◆ WHAT YOU SHOULD DO ◆
Output everything from the start of the records down to the line containing "parasite persistant pendant la charge", including that line, and leave the pictures out of your answer.

DATA FOR ANALYSIS Block Start

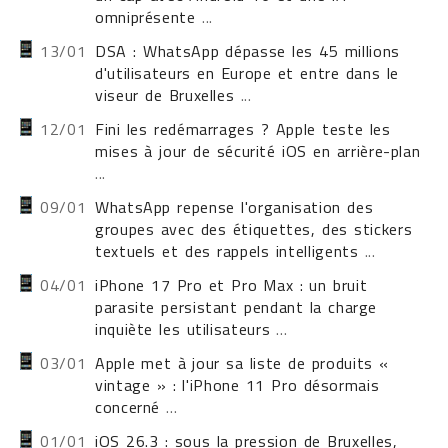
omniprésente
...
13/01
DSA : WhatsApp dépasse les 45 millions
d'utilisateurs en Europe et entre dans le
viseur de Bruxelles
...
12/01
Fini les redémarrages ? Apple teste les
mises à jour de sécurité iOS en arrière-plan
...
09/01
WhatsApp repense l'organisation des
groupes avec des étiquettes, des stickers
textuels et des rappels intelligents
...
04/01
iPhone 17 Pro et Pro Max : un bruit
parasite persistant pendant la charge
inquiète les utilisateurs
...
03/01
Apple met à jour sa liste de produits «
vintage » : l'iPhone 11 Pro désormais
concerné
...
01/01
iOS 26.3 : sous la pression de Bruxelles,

DATA FOR ANALYSIS Block End

◆ ANSWER TO THE EXERCISE ◆
omniprésente
...
13/01
DSA : WhatsApp dépasse les 45 millions
d'utilisateurs en Europe et entre dans le
viseur de Bruxelles
...
12/01
Fini les redémarrages ? Apple teste les
mises à jour de sécurité iOS en arrière-plan
...
09/01
WhatsApp repense l'organisation des
groupes avec des étiquettes, des stickers
textuels et des rappels intelligents
...
04/01
iPhone 17 Pro et Pro Max : un bruit
parasite persistant pendant la charge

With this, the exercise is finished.